**Reading text**
/---
I think one of my biggest fears is my adult disabled son and adult daughter not having me there. I would feel like the biggest piece of you know what if I had to leave and they were with her. Not just because of her outbursts but because I have no doubt she would say things to try to manipulate them into thinking I'm bad since she'll have completely split me and will 'know' that I am.

I'm terrified if I'm being honest. How bad is it going to get if I tell her I'm divorcing her?


I can't speak to the divorce desicion but perhaps from the view of your daughter and also from the relationship with my BPD mother as an adult.

IMHO, do not tell her you want a divorce at the moment. This is not being dishonest. This is being protective right now, because, emotionally, you are not in a good place and truly have not taken solid steps to make divorce a reality. All this would do is escalate the situation. In the care of DV- people are advised to have an escape plan and not tell because of the risk of escalating the physical abuse which could be dangerous. If you proceed with divorce, telling her is way down the line. A lot of planning and counseling will be need to happen before this.

From your description of your daughter, my best guess is that she knows more than you think about the situation. She doesn't understand it all yet (I had no real understanding of marriage, of BPD dynamics, or how actually affected my BPD mother but I did know she was disordered in some way, alcohol use. Yes, she did say things to me about my father but it was pretty obvious what was real and what was just her talking.
\---
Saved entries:
/---
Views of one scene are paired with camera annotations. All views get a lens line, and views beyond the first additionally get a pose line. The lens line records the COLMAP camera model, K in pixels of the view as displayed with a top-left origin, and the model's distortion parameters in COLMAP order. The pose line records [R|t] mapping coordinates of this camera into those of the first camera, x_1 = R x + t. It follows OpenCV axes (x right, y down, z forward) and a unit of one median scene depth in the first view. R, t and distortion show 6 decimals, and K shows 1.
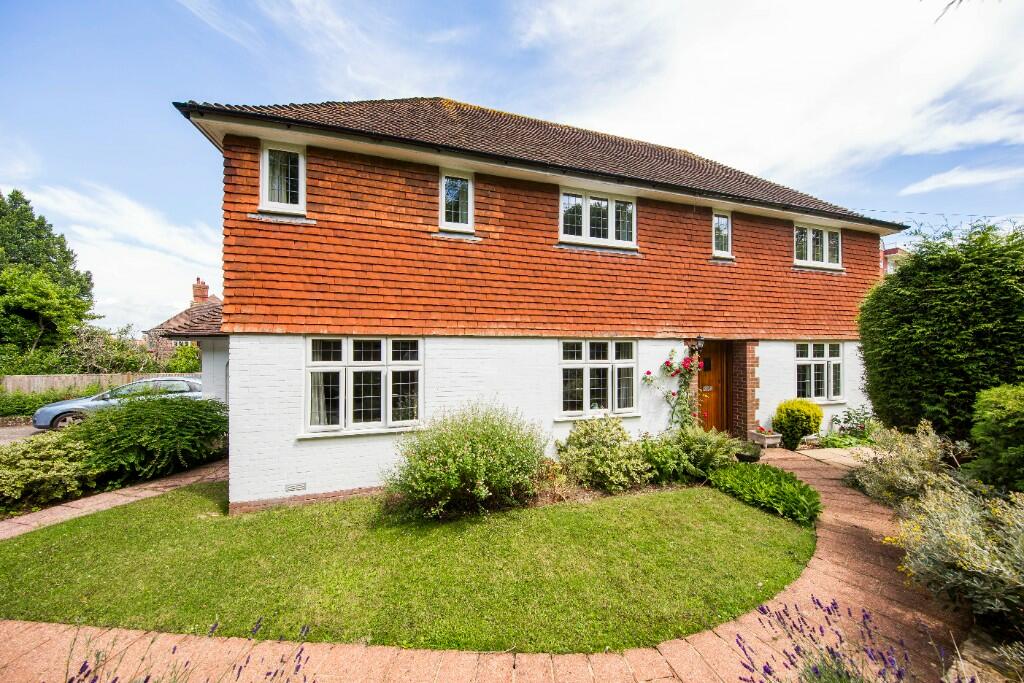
lens RADIAL K [[335.4, 0, 509.5], [0, 335.4, 345.6], [0, 0, 1]] dist [0.002025, 0.000016]
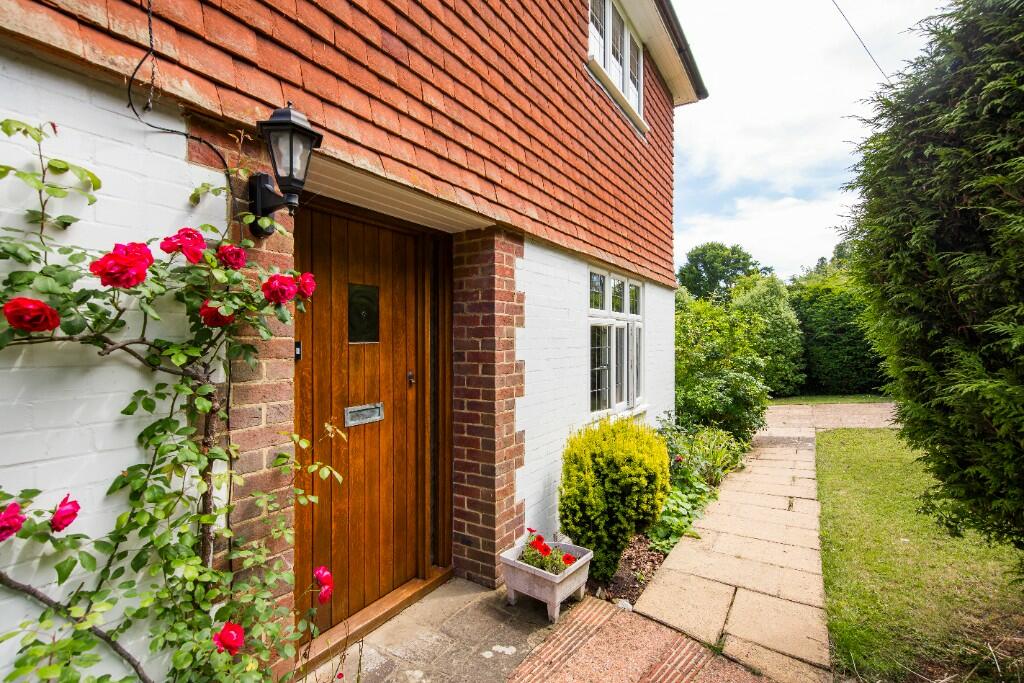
lens RADIAL K [[477.0, 0, 510.4], [0, 477.0, 339.1], [0, 0, 1]] dist [0.000485, -0.000002]
pose [[0.749751, -0.002194, 0.661716, 0.449884], [-0.003203, 0.999971, 0.006945, 0.072196], [-0.661712, -0.007326, 0.749722, 0.687726]]
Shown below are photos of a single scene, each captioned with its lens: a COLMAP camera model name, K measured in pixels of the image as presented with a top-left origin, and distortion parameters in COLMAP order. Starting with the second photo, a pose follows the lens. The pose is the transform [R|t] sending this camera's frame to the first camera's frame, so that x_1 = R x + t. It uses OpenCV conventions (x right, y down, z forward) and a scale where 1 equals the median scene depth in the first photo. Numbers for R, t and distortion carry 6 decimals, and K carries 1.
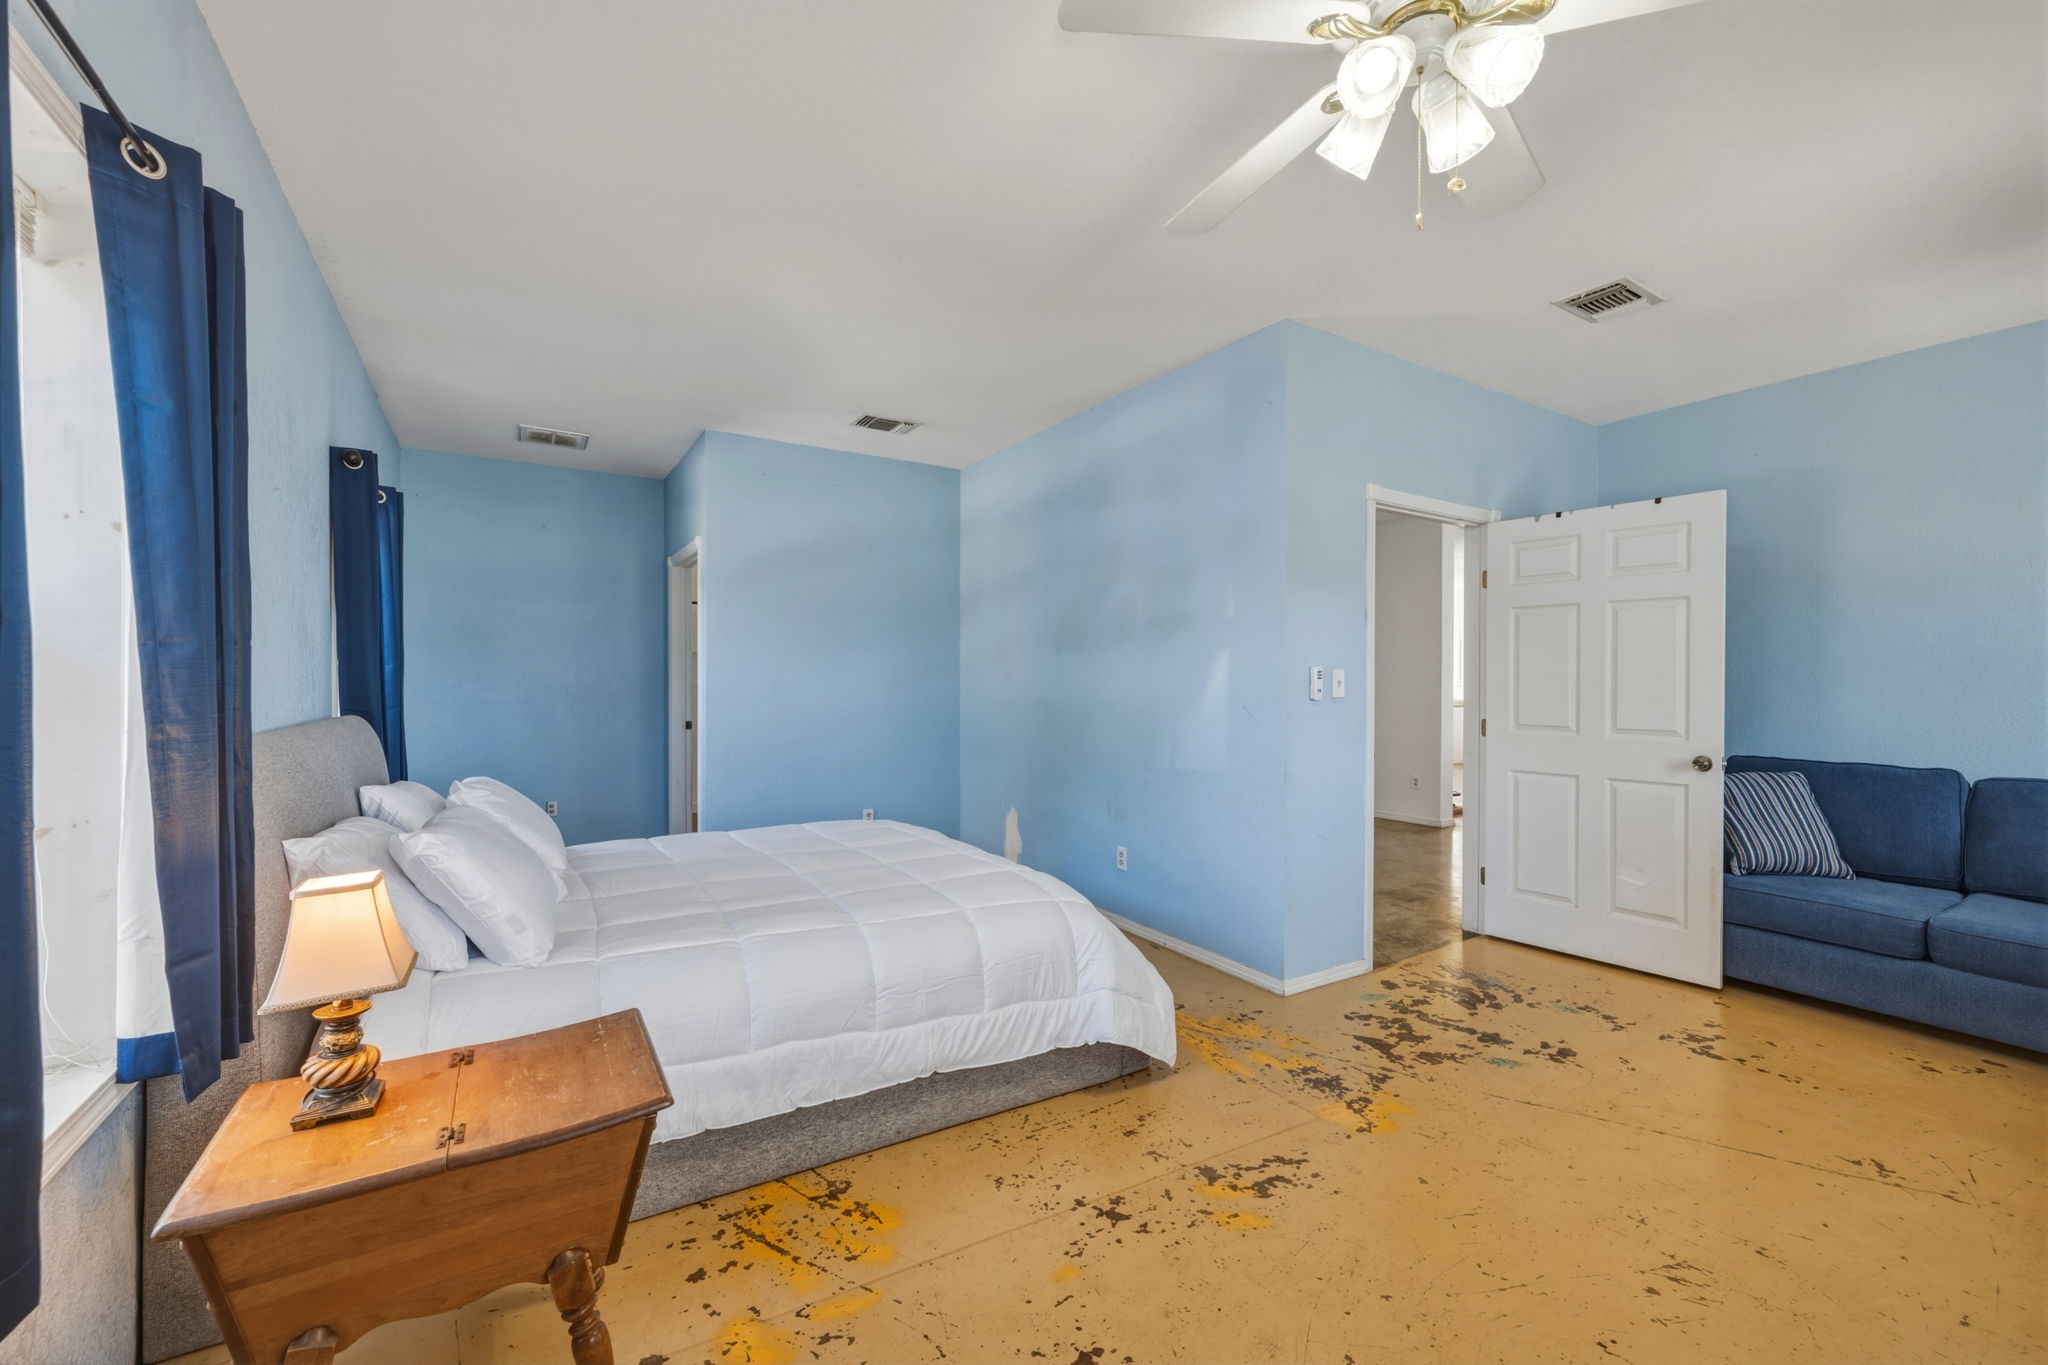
\---
**Check your understanding**
**1)** Write out the divorce discussion between "I can't speak" and "happen before this.", inclusive.
**2)** Decide whether each statement agrees with the divorce discussion, answering yes or no and quoting the words that settle it. (a) The text advises announcing the divorce right away. (b) The text expresses a fear of an adult disabled son and an adult daughter not having the writer there. (c) The text guesses that the daughter knows less about the situation than the parent thinks.
**3)** Extend the divorce discussion beyond its final sentence.

**Outputs by task**
**1)**
I can't speak to the divorce desicion but perhaps from the view of your daughter and also from the relationship with my BPD mother as an adult.

IMHO, do not tell her you want a divorce at the moment. This is not being dishonest. This is being protective right now, because, emotionally, you are not in a good place and truly have not taken solid steps to make divorce a reality. All this would do is escalate the situation. In the care of DV- people are advised to have an escape plan and not tell because of the risk of escalating the physical abuse which could be dangerous. If you proceed with divorce, telling her is way down the line. A lot of planning and counseling will be need to happen before this.

**2)**
(a) No: "do not tell her you want a divorce at the moment."
(b) Yes: "one of my biggest fears is my adult disabled son and adult daughter not having me there."
(c) No: "my best guess is that she knows more than you think about the situation."

**3)**
IMHO, the best thing you can do for your D is get her "launched" into a 4 year college (you have said in other posts she does well academically) and living on campus, away from the chaos, and drama of the situation, and away from being targeted by her BPD mother. Be sure she knows you aren't abandoning her and are there for her as her father, and also are supporting her academic/career goals. Help your D to become independent in a career she is interested in.

For me, going to college, away from home, was something I needed to do. I went to a state college as it was more affordable. Don't overlook private colleges as sometimes they may have good scholarships for qualifying students.

For your son, he is getting older too. Young people with intellectual disabilities still want to be independent and productive to the extent they can be. There may be options such as group homes, supervised employment. You may still need to be a legal guardian for him but he may have better options than living with his mother, and it may be better for him to live as independently as possible.

This is for the future but may be part of your divorce plans if you go that route. For now, your main concern is your own mental health and safety. Your kids need you to be at your best self, so this is also an investment in them too.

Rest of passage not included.